There’s nothing like the realization that, by and large, more than half your countrymen are willing to vote for a party of greed, fear, bigotry, and war despite just having four years of precisely that.

That John Kerry did not win in a walk is disgusting. It sickens me. Bush and his cronies have lied and been caught at it dozens of times, and on issues far more important than a fucking extramarital blow job, but no one cares. He has taken us to war in Iraq for no good reason (though he cited several candidates over time), and now has us stuck in an ever-worsening quagmire while Osama is still at large. He’s presided over the worst jobs record since Hoover. He’s spending us into oblivion. His organization funds and supports groups like Swift Boat Vets, whose members have no compunction about saying whatever they think will hurt Bush’s challenger. His party wants to institutionalize bigotry in the form of an anti-gay marriage amendment, and is openly hostile to the right to privacy enshrined in Griswold and Roe. I could go on and on here. It’s that bad.

And yet, at last count, 58,000,000 people voted for this goatfucker, and I’m not very proud to share a country with them.
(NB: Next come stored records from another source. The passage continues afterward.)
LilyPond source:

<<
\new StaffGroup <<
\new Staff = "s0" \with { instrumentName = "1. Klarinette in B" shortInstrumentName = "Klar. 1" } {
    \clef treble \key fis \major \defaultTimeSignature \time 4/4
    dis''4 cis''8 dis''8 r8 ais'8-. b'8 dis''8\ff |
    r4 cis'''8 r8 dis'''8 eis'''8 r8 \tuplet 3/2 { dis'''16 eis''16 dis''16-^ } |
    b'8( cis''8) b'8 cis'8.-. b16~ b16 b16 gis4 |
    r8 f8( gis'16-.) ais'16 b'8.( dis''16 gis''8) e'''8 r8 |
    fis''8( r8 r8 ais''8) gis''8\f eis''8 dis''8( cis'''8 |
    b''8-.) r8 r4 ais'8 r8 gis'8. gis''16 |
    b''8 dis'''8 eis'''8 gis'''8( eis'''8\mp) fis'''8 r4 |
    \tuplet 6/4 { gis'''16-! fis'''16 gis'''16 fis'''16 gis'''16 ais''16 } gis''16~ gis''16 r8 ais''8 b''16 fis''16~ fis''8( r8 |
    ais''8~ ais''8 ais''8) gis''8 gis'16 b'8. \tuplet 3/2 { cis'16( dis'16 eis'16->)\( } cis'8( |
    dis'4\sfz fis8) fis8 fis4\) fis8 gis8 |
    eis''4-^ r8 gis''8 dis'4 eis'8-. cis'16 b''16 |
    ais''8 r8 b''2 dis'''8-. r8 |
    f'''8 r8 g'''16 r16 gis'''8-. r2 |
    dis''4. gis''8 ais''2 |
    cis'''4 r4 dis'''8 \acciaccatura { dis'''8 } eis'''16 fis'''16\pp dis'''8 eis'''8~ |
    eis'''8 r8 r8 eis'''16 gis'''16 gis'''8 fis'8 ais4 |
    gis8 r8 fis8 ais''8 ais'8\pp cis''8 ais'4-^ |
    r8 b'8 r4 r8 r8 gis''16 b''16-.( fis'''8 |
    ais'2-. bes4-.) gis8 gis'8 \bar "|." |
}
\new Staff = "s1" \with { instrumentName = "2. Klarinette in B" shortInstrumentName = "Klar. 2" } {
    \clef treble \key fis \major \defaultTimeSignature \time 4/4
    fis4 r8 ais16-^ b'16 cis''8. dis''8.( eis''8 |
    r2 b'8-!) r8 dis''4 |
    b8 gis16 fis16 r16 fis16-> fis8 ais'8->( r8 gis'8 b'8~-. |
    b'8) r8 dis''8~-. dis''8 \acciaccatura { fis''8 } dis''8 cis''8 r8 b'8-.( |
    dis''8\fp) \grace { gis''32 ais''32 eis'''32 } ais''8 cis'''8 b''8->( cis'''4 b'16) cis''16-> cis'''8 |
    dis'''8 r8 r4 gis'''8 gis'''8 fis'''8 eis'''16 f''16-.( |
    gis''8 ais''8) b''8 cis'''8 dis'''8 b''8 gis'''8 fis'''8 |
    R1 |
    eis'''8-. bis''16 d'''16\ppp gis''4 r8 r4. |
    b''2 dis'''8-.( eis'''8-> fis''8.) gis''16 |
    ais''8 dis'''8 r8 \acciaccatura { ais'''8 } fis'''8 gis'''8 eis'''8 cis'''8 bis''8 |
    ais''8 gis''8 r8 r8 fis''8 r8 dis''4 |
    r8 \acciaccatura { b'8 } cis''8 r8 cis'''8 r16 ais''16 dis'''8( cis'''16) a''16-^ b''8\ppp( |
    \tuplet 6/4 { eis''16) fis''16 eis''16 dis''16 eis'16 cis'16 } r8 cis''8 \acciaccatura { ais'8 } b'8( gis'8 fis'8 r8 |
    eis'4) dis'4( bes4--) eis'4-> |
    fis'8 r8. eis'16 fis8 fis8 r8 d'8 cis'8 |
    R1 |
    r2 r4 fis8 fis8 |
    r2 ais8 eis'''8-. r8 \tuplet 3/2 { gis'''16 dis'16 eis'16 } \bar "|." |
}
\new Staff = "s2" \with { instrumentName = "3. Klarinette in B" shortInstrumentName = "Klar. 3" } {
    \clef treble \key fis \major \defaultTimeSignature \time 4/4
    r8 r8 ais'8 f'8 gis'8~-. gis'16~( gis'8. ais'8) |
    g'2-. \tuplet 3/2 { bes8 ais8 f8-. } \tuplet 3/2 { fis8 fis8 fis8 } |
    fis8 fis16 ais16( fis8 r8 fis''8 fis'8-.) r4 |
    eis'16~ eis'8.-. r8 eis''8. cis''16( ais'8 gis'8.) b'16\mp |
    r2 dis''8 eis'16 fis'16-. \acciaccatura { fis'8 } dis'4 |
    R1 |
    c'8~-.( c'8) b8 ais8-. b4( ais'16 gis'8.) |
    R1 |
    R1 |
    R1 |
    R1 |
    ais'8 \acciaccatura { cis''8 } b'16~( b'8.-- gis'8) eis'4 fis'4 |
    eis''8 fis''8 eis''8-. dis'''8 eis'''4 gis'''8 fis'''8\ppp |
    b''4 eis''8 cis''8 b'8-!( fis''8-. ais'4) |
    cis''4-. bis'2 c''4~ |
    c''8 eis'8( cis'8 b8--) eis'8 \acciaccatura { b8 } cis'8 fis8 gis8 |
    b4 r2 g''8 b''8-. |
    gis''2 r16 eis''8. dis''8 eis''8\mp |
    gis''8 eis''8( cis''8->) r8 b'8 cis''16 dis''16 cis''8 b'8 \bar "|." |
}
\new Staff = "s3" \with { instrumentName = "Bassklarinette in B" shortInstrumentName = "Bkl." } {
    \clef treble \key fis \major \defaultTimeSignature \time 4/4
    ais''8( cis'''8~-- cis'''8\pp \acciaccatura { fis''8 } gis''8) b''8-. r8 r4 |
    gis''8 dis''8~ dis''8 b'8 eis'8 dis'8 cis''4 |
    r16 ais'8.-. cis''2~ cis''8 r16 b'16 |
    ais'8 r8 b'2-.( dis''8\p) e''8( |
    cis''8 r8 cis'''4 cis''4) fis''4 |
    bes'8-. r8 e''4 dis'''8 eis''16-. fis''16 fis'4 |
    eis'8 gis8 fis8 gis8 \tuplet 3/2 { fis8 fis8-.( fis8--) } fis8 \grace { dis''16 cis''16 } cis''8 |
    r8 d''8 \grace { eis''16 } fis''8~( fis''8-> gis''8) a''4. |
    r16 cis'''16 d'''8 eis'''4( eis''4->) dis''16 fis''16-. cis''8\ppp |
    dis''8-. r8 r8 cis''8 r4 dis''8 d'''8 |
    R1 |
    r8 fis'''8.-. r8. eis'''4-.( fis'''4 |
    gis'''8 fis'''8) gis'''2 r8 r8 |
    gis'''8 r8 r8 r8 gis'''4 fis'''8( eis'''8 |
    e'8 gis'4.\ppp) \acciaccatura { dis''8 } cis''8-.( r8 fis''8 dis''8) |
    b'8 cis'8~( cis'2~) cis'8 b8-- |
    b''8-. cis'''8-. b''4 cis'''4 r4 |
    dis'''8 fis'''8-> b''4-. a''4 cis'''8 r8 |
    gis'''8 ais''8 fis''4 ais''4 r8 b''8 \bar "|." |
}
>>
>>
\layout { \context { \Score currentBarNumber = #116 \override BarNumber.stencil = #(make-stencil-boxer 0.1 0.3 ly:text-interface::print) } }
Frankly, if the GOP keeps moving us in this direction, I think there’s a very good chance that, eventually, I won’t. They’ve made it abundantly clear they will do whatever it takes to win, no matter what that implies. Given how they fought Clinton — for no reason other than he beat them at the polls — can you imagine a gracious loss in this case, should Ohio’s provisional ballots go Kerry’s way? Last time the SCOTUS gave Bush the election; this time he may well have generated enough hate and fear to win in outright (but barely), and that doesn’t bode well for this country.

So, about e-voting

Reading this site, you might get the impression that we’re foursquare against the whole notion of electronic voting. That’s not quite right; information technology COULD play a valuable role in the electoral process, and could, if done correctly and carefully, actually lower the margin of error.

However, that’s unlikely to happen with proprietary systems like Diebold’s. And that’s why we support the Open Voting Consortium, a group dedicated to creating an open source voting system. With open source, it would be easy to verify that the code was good, that the tallying methods were unbiased, and that the best algorithms and practices were used. We’ll never have that with Diebold. OVC is a small group, but it’s a promising idea, and one much more likely to preserve our votes than black boxes from Diebold.

(Thanks, Eric!)

The difference

Josh Marshall details a story from ABC on the whole Kerry-shirts-at-Bush-rallies thing. Basically, they got folks to wear the other guy’s shirts at campaign events, and then documented the results. No surprises here: Dems were polite, but tried to surround the Bush shirts so they wouldn’t be on camera; the GOP threw them out.

Vote.

No shame at all.

The GOP’s Justice Department is arguing that only they, not individual voters, may sue to enforce the voting rights portions of the Help American Vote act.

Veteran voting-rights lawyers expressed surprise at the government’s action, saying that closing the courthouse door to aspiring voters would reverse decades of precedent. Since the civil rights era of the 1960s, individuals have gone to federal court to enforce their right to vote, often with the support of groups such as the NAACP, the AFL-CIO, the League of Women Voters or the state parties. And until now, the Justice Department and the Supreme Court had taken the view that individual voters could sue to enforce federal election law.

Remember, if you vote for Bush, you’re voting for shit like this.